### Source
▼▼▼

L’intérimaire qui pourrait décrocher un CDI sur un malentendu

Rick Bowness. Le coach ad interim des Stars (souligné trois fois en rouge, impossible de lire un article qui ne rappelle pas à vingt reprises cette étiquette de denrée périssable qui le différencie de ceux qui ont cimenté leur statut dans la grande ligue) a une histoire presque aussi rocambolesque que la saison 2019/2020 de son équipe actuelle. Comme honnête tâcheron sur la glace puis derrière le banc, « Bones » est un spécialiste des équipes disparues (les Atlanta Flames ou encore la version originale des Winnipeg Jets) et/ou particulièrement nulles (notre ami est notamment le premier coach de l’histoire des Ottawa Senators deuxièmes du nom, et en 1992, quand on est issu d’une expansion draft, on rigole moins que les Vegas Golden Knights en 2017 et on finit la saison avec un ratio de 10 victoires pour… 74 défaites). Après avoir principalement assisté des amiraux dans le naufrage (y compris à Dallas), le matelot le moins célèbre de Nova Scotia (pas facile de régater avec Nathan MacKinnon et Sidney Crosby) s’est soudain retrouvé au gouvernail du Radeau de la Méduse par le plus pur des hasards.

Juste le temps de s’enlever ce bout d’épinard coincé entre les dents avant de passer à la postérité.

Si Twitter pouvait voter sur son statut à l’American Airlines Center, il serait sûrement relégué au rang d’homme de piste ou d’ingénieur en nettoyage de cuvettes. Même si le réseau social le plus mesuré au monde a parfois eu raison de s’enflammer suite à des décisions dignes de la meilleure époque de l’Olympique des Alpes, celui qui a pris les commandes de la franchise texane avec un passif de 340 défaites en 463 parties dirigées a préféré la boucler et se qualifier pour sa troisième finale de Coupe Stanley, ce qui devrait lui valoir un contrat en béton pour la saison prochaine. Inutile de préciser que le natif de Moncton dans le New Brunswick était reparti la queue entre les jambes de ses deux premières apparitions dans l’antichambre de la Mecque du hockey sur glace.

A la rédac’ de Carton-Rouge, en tant que défenseurs de la veuve, de l’orphelin et du loser, ça nous ferait quand même vachement marrer s’il clouait le bec à tout le monde d’un coup d’un seul.

Le chouchou du patron

Jon Cooper. Le coach (un vrai, avec un contrat sans label gênant comme ci-dessus) de Tampa Bay Lightning n’en est pas à son premier voyage chez Lord Stanley non plus. Et figurez-vous que notre pote Rick Bowness l’avait aidé à s’incliner face aux Chicago Blackhawks en 2015, avant de se faire virer sous prétexte que la défense (dont il avait la charge) n’était pas tout à fait au niveau attendu. Un comble pour celui qui ferait passer Heinz Ehlers et Ville Peltonen pour des chantres du hourra hockey dignes d’un Terry Yake sous amphétamines. Bref, Cooper conserve de son propre aveu beaucoup d’admiration pour son aîné de 12 ans qui lui a servi de mentor pour son premier job en NHL. Il compte certainement également sur lui pour son premier trophée majeur.

▲▲▲

### Entrées extraites
▼▼▼

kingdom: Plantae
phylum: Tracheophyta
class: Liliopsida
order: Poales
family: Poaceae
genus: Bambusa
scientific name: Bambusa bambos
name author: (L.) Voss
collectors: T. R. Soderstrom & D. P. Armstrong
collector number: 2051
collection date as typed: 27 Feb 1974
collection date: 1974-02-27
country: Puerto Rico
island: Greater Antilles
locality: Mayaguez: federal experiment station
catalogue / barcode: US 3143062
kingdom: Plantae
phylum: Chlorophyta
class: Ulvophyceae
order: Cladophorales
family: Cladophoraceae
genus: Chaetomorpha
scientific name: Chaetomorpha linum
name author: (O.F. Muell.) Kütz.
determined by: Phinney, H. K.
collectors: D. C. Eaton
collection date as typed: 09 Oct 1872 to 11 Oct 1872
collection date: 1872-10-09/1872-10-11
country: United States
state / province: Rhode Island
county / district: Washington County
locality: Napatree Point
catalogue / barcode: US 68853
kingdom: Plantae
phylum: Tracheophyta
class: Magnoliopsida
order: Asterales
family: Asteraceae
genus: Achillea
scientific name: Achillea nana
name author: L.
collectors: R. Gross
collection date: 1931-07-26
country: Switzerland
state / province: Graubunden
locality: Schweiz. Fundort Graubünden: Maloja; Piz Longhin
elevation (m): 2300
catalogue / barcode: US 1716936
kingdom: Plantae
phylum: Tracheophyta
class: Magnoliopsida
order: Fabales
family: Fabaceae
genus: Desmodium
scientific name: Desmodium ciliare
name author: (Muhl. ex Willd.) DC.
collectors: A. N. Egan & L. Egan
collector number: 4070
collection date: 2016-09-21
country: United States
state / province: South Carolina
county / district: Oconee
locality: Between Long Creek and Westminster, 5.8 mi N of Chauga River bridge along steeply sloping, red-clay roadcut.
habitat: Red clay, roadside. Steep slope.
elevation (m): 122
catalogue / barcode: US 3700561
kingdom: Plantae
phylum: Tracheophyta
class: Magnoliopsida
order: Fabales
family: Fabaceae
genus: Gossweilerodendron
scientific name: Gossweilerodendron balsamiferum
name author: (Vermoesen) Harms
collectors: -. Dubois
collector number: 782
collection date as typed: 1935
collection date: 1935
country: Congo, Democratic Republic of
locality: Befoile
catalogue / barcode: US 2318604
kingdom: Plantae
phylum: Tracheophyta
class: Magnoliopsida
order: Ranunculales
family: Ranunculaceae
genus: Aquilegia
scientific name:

▲▲▲

### Objectifs
[1] Pour chaque affirmation, dites si elle concorde avec l’article sur Rick Bowness et Jon Cooper en répondant oui ou non, puis citez mot pour mot le passage qui tranche. (a) Rick Bowness a été le premier coach de l’histoire des Ottawa Senators deuxièmes du nom. (b) Jon Cooper a battu les Chicago Blackhawks en 2015. (c) Rick Bowness a douze ans de plus que Jon Cooper.
[2] Reprenez l’article sur Rick Bowness et Jon Cooper juste après sa dernière phrase et poursuivez-le.
Les entrées forment un matériau distinct de l’article sur Rick Bowness et Jon Cooper.

### Résultats par tâche
[1]
(a) Oui : « notre ami est notamment le premier coach de l’histoire des Ottawa Senators deuxièmes du nom ».
(b) Non : « notre pote Rick Bowness l’avait aidé à s’incliner face aux Chicago Blackhawks en 2015 ».
(c) Oui : « son aîné de 12 ans ».

[2]
L’employé du mois

Miro Heiskanen. Même les chaînes nationales doivent reconnaître qu’il se débrouille bien ce p’tit jeune maintenant que leurs chouchous Nathan MacKinnon, Cale Makar et Shea Theodore sont éliminés et qu’il faut soulever une œillère pour regarder un peu plus vers le sud de la Mason-Dixon Line. Un Conn Smythe en finale avant un Norris la saison prochaine pour celui dont on dit localement qu’il sera un Roman Josi 3.0 ? Il se murmure également qu’une victoire en finale pourrait lui assurer d’être le dernier possesseur du numéro 4 à Dallas. La gloire éternelle à 21 ans. Alors qu’on défie quiconque de nous citer (sans consulter Google), par exemple, le nom du capitaine qui a soulevé la Coupe Stanley le 19 juin 1999 dans la Marine Midland Arena de Buffalo et dont le numéro 2 est actuellement sur les épaules de Jamie Oleksiak. Non, Mike Modano n’avait qu’un « A » brodé sur son chandail.

N’hésitez pas non plus à en foutre une après cette lecture fleuve et à aller googliser « Miro Heiskanen » si sa tête ne vous revient pas puisque aucune image libre de droits potable du meilleur défenseur de la ligue ne semble disponible.

Le titulaire au chômage partiel

Ben Bishop. Un match contre Calgary au premier tour, un tiers désastreux au deuxième contre Colorado. Le reste du temps, celui à qui on pardonne tout et dont le statut est aussi menacé au Texas que celui d’un cadre de la Nati pendant l’ère Köbi Kuhn, est resté en tribune. On vous avoue qu’on trouve dommage que Big Ben ne joue pas rien que pour les histoires qu’on peut vous conter à son sujet.

Et pourtant on pensait que Bishop avait les épaules pour briller en finale.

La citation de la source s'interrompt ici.